In his speech following President Ramaphosa’s State of the Nation address, Economic Development Minister Ebrahim Patel outlined the four key areas which are addressed and stimulated by PPPs and these are transfer of skills, exposure to work, job creation and entrepreneurial activity. Since 1999 there have been many successful (and some not so much) PPPs in many sectors, and these include health, transport, education, tourism, IT, head office accommodation and even prisons, the Mangaung Correctional Services facility being such an example.
It is worth mentioning that the splendid, modern, light and highly functional Department of Trade and Industry campus in Pretoria was one of the first office accommodation PPP projects.
The Love Life project which worked so hard to promote the HIV/Aids prevention campaign, is another example, along with Sanparks’ concessions, which have created many new SMMEs and jobs in the tourism sector.
Perhaps the most ambitious and indeed largest infrastructure project in Africa delivered through a PPP is the Gautrain, a joy to use between our offices in Rosebank and OR Tambo International Airport. At our Buy Local Summit & Expo in 2017 a wonderful PPP between Nestlé South Africa and the Department of Small Business Development (DSBD) was conceived and this year's event saw the "birth" of the actual project.
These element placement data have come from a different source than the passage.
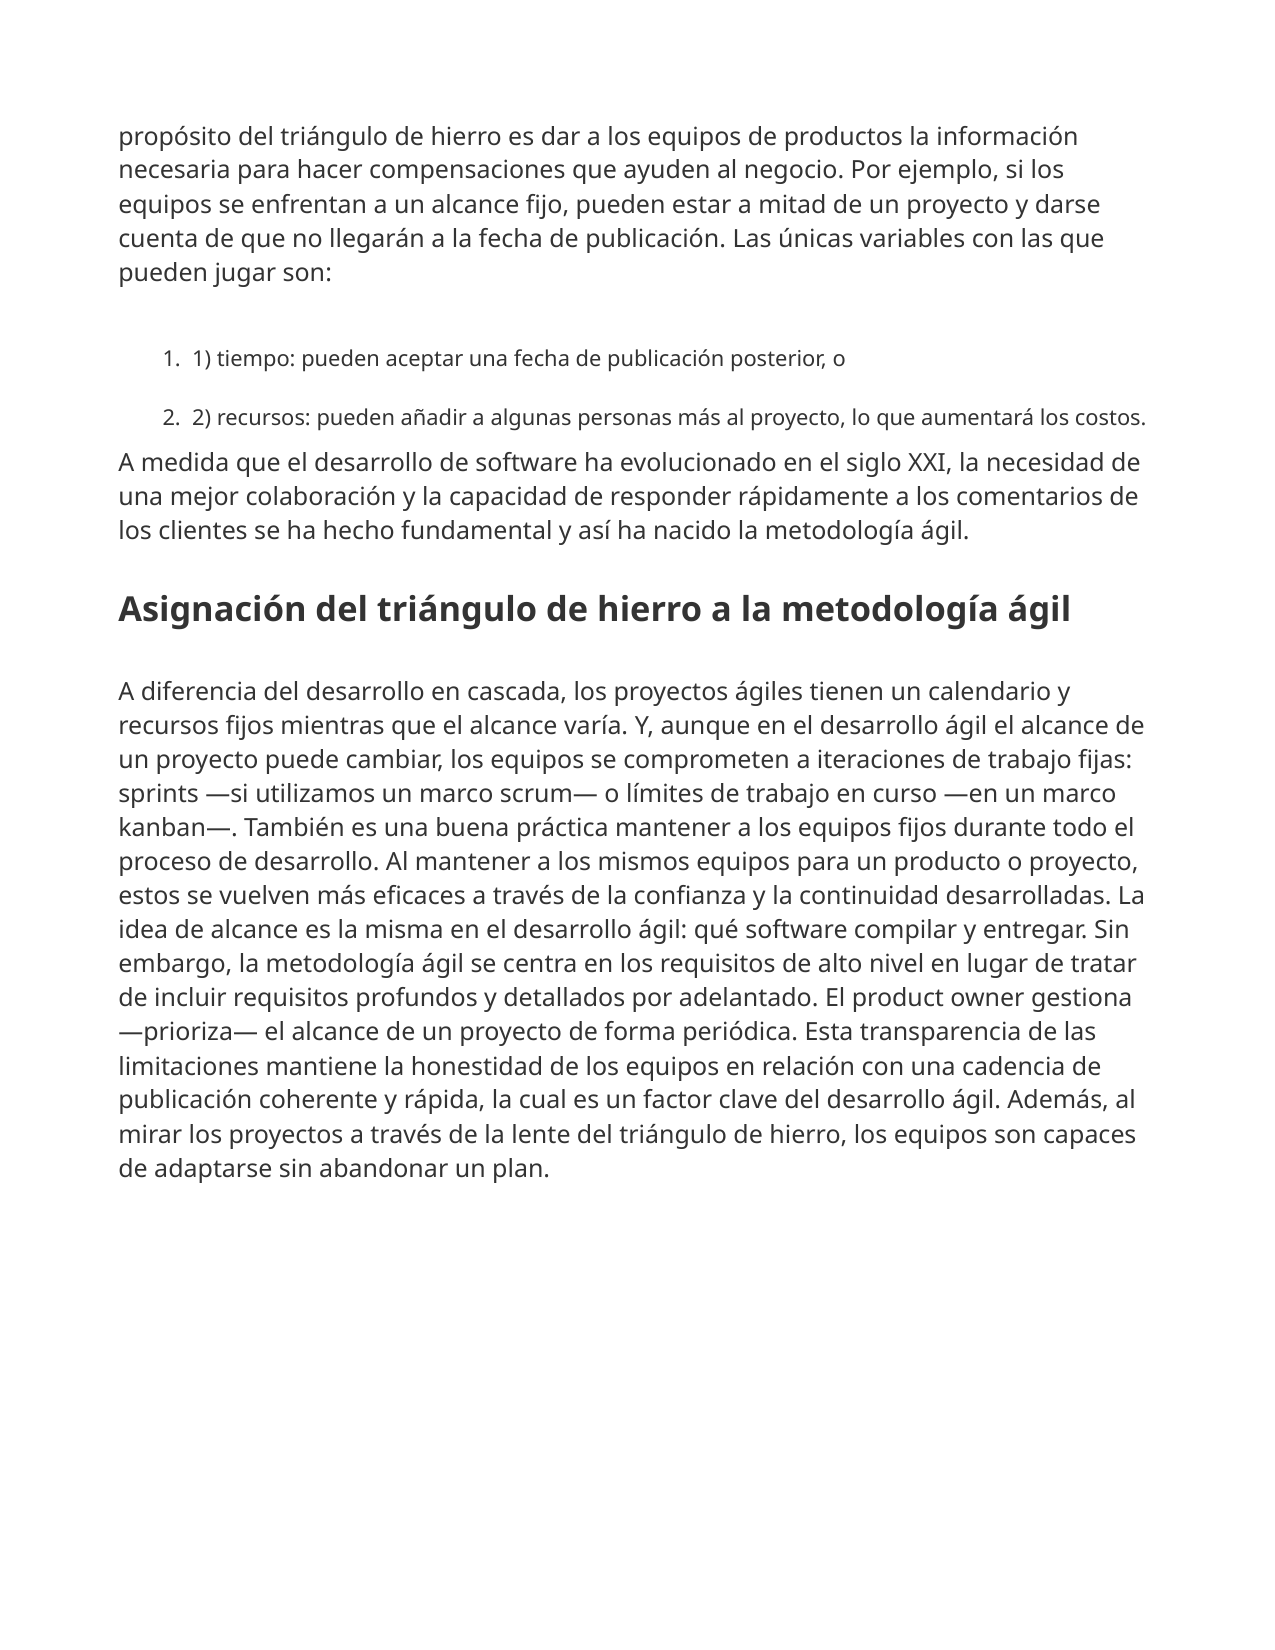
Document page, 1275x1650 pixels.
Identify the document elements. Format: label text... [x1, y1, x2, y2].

text A diferencia del desarrollo en cascada, los proyectos ágiles tienen un calendario y recursos fijos mientras que el alcance varía. Y, aunque en el desarrollo ágil el alcance de un proyecto puede cambiar, los equipos se comprometen a iteraciones de trabajo fijas: sprints —si utilizamos un marco scrum— o límites de trabajo en curso —en un marco kanban—. También es una buena práctica mantener a los equipos fijos durante todo el proceso de desarrollo. Al mantener a los mismos equipos para un producto o proyecto, estos se vuelven más eficaces a través de la confianza y la continuidad desarrolladas. La idea de alcance es la misma en el desarrollo ágil: qué software compilar y entregar. Sin embargo, la metodología ágil se centra en los requisitos de alto nivel en lugar de tratar de incluir requisitos profundos y detallados por adelantado. El product owner gestiona —prioriza— el alcance de un proyecto de forma periódica. Esta transparencia de las limitaciones mantiene la honestidad de los equipos en relación con una cadencia de publicación coherente y rápida, la cual es un factor clave del desarrollo ágil. Además, al mirar los proyectos a través de la lente del triángulo de hierro, los equipos son capaces de adaptarse sin abandonar un plan. [118, 673, 1157, 1184]
subtitle Asignación del triángulo de hierro a la metodología ágil [118, 584, 1157, 631]
text A medida que el desarrollo de software ha evolucionado en el siglo XXI, la necesidad de una mejor colaboración y la capacidad de responder rápidamente a los comentarios de los clientes se ha hecho fundamental y así ha nacido la metodología ágil. [118, 445, 1157, 547]
list 1) tiempo: pueden aceptar una fecha de publicación posterior, o [162, 326, 1157, 373]
text propósito del triángulo de hierro es dar a los equipos de productos la información necesaria para hacer compensaciones que ayuden al negocio. Por ejemplo, si los equipos se enfrentan a un alcance fijo, pueden estar a mitad de un proyecto y darse cuenta de que no llegarán a la fecha de publicación. Las únicas variables con las que pueden jugar son: [118, 118, 1157, 288]
list 2) recursos: pueden añadir a algunas personas más al proyecto, lo que aumentará los costos. [162, 385, 1157, 432]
An memorandum of understanding signed last year between Nestlé South Africa and Minister Lindiwe Zulu committed to the creation of a new Nestlé micro distributor network, with the DSBD committing to funding vehicles, initially for 50 SMMEs who would deliver Nestlé products to the townships and outlying areas which Nestlé own fleet does not reach.
On March 14, during this year's Buy Local Summit, we symbolically handed over the keys to five Nissan bakkies (also Proudly SA manufactured assembled vehicles) fully loaded with stock - the first of 39 vehicles to come online. The beneficiaries were already delivering to spaza shops and small outlets in their areas in unreliable vehicles with limited capacity, which meant they were consuming more petrol driving back and forth with small loads. Now they have fully insured bakkies, with tracking devices fitted and cash safes.
The partnership includes capacity building and training for the micro-distributors in critical skills, including financial management, warehouse management, asset maintenance, and up-skilling in sales and merchandising. These 39 recipients are the first in what is anticipated will be a total of 200 micro distributors by 2020. If each SMME employs just 3 people, 600 jobs will have been created.
This is truly an example of the very best of PPPs, where the commercial entity gets what their business needs (in this case a larger footprint in spazas and superettes in remote or inaccessible locations) and government gets to further its objectives of poverty alleviation, job creation and black economic empowerment.
You know by now that I love to think of a local song title that echoes the theme of the week. This week, it’s Ringo Madlingozi’s Masibambaneni Ngezandla - Let’s hold hands, as together we can achieve so much more! Remember, when you buy anything from the shelves of a large retail outlet or from a small corner shop, many jobs have been created in the production, packaging and finally the delivery of that item. Let's partner and buy local to create jobs!
Eustace Mashimbye is the chief executive of Proudly SA.
The views expressed here are not necessarily those of Independent Media.